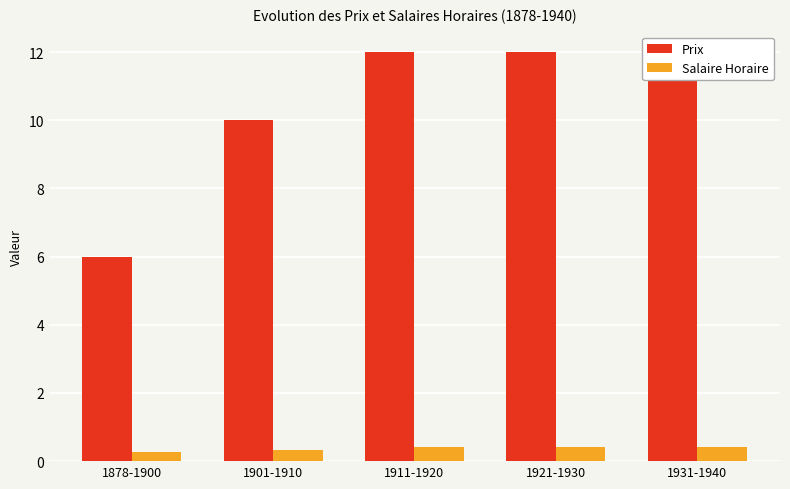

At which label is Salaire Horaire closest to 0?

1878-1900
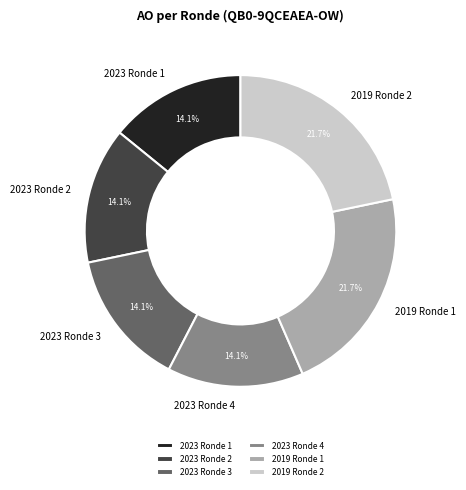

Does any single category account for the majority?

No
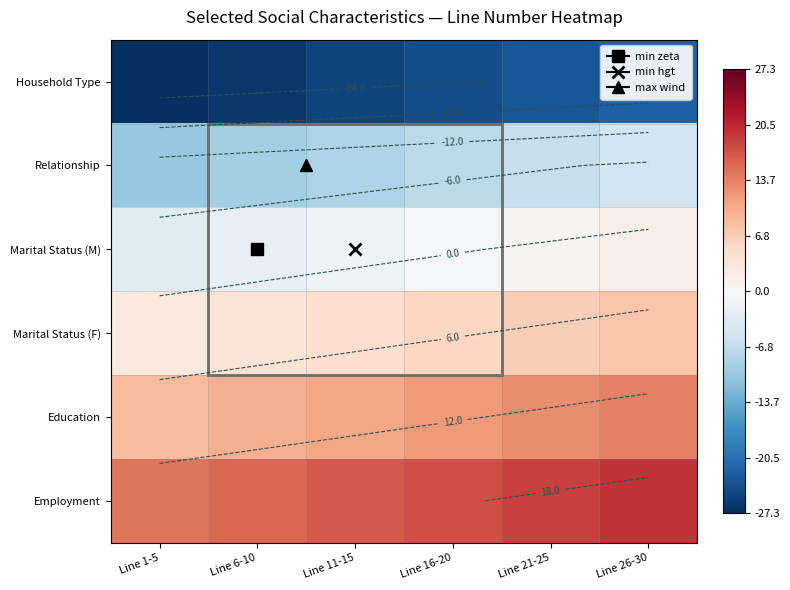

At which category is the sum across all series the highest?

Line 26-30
· · · · · · ·
Arrange the text lines of the entries above as a JSON list of strings, one string per line, leaving out blank lines and the pictures.

TASK RESPONSE:
[
  "At which label is Salaire Horaire closest to 0?",
  "1878-1900",
  "Does any single category account for the majority?",
  "No",
  "At which category is the sum across all series the highest?",
  "Line 26-30"
]